-user
+dev
Haha, I made this very same comment somewhere, and noticed the exact same
thing (I think I mention it in my SchemaTuple benchmarking).
The reason is so that tuple.size() will return the right value. Also, the
expectation is that if you append, it goes to the end of all of the nulls,
not the first position. It's a little confusing, and yeah, it surprised me
too.
You could definitely amortize the cost of creation over the sets that the
user does by keeping an index, but when I first saw it I decided that the
(slightly) increased memory footprint and the increase in code complexity
wasn't worth a very minimal increase.
2012/5/26 Prashant Kommireddi <prash1...@gmail.com>
> I rambled across this while reviewing one of Jon's patches. Here is the
> code from DefaultTuple
>
> /**
> * Construct a tuple with a known number of fields. Package level so
> that callers cannot directly invoke it.

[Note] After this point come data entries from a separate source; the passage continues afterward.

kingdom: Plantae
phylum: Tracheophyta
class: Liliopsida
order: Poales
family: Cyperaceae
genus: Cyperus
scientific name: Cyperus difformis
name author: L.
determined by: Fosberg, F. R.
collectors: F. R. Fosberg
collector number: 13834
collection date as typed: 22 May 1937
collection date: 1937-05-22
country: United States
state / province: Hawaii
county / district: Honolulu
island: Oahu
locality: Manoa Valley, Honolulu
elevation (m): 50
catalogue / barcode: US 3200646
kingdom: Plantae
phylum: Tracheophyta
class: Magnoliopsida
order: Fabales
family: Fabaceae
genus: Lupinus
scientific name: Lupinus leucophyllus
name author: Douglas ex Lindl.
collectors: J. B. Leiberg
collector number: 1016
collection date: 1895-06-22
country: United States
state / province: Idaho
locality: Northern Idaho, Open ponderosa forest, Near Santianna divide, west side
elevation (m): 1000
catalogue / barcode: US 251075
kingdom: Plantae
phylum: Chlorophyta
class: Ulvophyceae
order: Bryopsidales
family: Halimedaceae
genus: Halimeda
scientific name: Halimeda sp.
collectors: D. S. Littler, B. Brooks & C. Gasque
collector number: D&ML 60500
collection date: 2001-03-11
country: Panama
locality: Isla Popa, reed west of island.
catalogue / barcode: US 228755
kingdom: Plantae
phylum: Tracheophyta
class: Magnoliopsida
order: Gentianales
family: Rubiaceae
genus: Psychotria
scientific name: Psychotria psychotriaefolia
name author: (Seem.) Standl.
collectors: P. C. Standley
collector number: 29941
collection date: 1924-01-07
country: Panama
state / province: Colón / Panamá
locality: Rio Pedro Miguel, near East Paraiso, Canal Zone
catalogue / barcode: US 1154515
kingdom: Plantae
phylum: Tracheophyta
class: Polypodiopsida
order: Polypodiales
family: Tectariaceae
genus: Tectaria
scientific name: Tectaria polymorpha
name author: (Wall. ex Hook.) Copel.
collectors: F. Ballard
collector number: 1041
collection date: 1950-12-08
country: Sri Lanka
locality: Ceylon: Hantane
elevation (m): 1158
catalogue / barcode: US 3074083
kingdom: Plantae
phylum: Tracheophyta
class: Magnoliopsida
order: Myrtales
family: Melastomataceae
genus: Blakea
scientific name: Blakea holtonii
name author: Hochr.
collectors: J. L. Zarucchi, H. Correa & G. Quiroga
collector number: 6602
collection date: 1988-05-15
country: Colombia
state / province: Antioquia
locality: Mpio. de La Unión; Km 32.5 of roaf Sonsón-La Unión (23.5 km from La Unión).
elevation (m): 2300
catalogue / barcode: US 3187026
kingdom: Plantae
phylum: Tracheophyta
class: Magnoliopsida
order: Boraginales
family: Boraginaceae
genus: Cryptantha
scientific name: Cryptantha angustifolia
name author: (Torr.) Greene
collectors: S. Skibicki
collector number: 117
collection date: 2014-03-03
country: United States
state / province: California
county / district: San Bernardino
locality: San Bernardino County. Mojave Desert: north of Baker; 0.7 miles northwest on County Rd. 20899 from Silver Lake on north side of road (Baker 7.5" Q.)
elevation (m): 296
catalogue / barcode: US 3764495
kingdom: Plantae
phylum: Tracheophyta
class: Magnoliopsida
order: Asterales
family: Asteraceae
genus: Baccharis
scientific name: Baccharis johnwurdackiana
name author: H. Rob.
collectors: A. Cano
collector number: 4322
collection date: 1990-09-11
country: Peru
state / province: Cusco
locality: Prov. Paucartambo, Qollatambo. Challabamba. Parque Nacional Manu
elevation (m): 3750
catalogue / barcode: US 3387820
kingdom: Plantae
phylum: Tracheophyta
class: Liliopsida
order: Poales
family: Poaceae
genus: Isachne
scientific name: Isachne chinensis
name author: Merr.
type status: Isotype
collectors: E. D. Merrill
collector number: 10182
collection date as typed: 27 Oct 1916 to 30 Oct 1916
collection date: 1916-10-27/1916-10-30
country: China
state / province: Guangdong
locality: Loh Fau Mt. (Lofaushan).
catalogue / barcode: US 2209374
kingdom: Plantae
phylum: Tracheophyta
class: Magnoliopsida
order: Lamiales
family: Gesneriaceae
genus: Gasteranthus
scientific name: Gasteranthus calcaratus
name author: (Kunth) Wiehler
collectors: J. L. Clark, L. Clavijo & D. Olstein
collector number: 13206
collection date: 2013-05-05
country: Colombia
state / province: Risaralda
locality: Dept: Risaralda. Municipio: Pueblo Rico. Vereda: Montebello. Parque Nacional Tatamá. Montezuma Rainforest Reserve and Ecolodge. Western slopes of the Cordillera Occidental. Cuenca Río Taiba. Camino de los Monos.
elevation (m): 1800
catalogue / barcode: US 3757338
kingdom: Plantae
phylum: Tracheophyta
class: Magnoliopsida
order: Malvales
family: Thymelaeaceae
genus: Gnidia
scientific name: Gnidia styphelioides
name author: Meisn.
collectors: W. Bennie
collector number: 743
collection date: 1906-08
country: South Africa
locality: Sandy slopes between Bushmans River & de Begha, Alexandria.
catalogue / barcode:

> * <br>Resulting tuple is filled pre-filled with null elements. Time
> complexity: O(N), after allocation
> *
> * @param size
> * Number of fields to allocate in the tuple.
> */
> DefaultTuple(int size) {
> mFields = new ArrayList<Object>(size);
> for (int i = 0; i < size; i++)
> mFields.add(null);
> }
>
>
> Why are we walking through the list to add nulls? Wouldn't the initial
> creation of ArrayList suffice?
> mFields = new ArrayList<Object>(size) should be enough.
>
> Thanks,
> Prashant
>